Prolongez l'article ci-dessous sur l'installation du Sénat du Bénin à Porto-Novo en reprenant juste après sa dernière phrase.

─── EXTRAIT CHOISI

Le sénat du Bénin s’installe officiellement à Porto-Novo
Le Sénat du Bénin s’installe officiellement à Porto-Novo
Ce jeudi marque une date historique pour les institutions béninoises : le Sénat, seconde chambre du Parlement, entame officiellement ses activités à Porto-Novo. Composé de 25 membres, dont d’anciens présidents, cette nouvelle institution se veut un conseil de sages pour renforcer la cohésion nationale.
Une chambre consultative pour apaiser le paysage politique
Issue de la révision constitutionnelle de novembre 2025, cette seconde chambre s’installe temporairement au sein de l’Assemblée nationale, en attendant l’aménagement de ses propres locaux. Vendredi dernier, les sénateurs ont déjà tenu une réunion à huis clos sous la présidence de Maître Robert Dossou, ancien président de la Cour constitutionnelle, pour organiser leurs travaux.

──────
─── DONNÉES BRUTES

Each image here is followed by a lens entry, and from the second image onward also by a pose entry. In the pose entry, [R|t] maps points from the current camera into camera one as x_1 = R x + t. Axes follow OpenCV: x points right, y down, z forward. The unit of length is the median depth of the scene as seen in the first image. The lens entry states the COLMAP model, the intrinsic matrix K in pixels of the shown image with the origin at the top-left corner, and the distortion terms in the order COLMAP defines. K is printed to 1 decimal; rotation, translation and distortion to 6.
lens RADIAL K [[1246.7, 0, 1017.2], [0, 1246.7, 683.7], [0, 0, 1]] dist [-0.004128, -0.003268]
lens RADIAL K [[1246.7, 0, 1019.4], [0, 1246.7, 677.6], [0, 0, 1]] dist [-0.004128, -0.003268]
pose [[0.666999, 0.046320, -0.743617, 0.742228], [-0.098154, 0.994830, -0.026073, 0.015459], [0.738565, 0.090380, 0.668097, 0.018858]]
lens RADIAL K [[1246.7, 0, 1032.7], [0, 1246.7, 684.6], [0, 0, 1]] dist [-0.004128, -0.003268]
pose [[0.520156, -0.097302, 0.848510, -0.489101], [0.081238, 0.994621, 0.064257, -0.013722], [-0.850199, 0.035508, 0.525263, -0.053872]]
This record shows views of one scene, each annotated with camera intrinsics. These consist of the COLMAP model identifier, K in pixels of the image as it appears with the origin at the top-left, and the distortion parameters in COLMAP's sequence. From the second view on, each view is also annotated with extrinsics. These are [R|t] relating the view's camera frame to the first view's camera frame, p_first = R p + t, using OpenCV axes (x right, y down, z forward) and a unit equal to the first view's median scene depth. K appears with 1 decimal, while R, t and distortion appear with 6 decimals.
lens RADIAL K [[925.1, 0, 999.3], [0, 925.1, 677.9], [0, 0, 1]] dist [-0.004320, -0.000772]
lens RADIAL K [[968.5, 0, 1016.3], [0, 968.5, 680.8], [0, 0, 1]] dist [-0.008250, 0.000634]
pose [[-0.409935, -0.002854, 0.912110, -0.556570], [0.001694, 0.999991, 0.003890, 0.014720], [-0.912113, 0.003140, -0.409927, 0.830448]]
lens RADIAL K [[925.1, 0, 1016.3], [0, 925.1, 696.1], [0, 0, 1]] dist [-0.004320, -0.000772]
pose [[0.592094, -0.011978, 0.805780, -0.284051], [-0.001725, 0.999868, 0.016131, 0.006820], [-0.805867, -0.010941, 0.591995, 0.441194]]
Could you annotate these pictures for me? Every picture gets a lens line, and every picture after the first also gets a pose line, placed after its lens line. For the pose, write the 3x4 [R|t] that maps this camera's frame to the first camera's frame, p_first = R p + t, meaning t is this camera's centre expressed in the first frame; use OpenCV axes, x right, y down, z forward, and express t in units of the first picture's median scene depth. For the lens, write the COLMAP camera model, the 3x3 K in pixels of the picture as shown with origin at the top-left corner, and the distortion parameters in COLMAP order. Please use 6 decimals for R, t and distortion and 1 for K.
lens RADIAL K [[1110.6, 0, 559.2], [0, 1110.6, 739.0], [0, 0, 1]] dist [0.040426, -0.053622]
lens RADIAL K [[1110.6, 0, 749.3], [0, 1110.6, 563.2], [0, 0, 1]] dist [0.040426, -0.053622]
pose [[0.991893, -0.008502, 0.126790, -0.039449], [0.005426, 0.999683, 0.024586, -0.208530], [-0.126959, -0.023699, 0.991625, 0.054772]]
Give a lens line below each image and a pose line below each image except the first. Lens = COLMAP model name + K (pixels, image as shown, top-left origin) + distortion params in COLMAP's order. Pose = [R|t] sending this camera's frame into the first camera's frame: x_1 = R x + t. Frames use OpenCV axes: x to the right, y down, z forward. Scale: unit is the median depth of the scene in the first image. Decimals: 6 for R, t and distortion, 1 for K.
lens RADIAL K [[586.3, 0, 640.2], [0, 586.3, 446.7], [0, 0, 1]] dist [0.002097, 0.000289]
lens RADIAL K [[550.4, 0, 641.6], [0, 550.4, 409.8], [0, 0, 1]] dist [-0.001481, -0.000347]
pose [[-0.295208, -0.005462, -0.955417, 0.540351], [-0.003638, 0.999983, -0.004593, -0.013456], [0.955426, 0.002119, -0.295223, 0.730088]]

──────

■ VOTRE RÉPONSE:
L’objectif affiché ? Garantir la paix sociale et prévenir les tensions politiques. Parmi les membres, figurent d’anciens présidents comme Patrice Talon, Boni Yayi et Nicéphore Soglo, dont les parcours politiques ont parfois été marqués par des divergences. Leur présence dans cette instance suscite à la fois espoirs et interrogations.
Pour Joël Atayi-Guèdègbé, expert en gouvernance, « cette chambre doit incarner la sagesse collective. Avec l’expérience accumulée par ses membres, elle ne peut se permettre l’erreur. Son rôle sera de transcender les clivages passés pour éviter de nouvelles querelles. »
Un régulateur institutionnel pour un écosystème politique plus stable
Les citoyens et analystes voient dans ce Sénat un régulateur institutionnel capable de modérer les excès politiques. Eugène Allossoukpo, analyste politique, souligne : « Cette institution pourrait guider le Bénin vers une paix durable, après des années de tensions liées aux intérêts partisans. Nous assisterons à un écosystème politique plus apaisé, tout en permettant l’expression des dissidences. »
Quel coût pour l’État béninois ?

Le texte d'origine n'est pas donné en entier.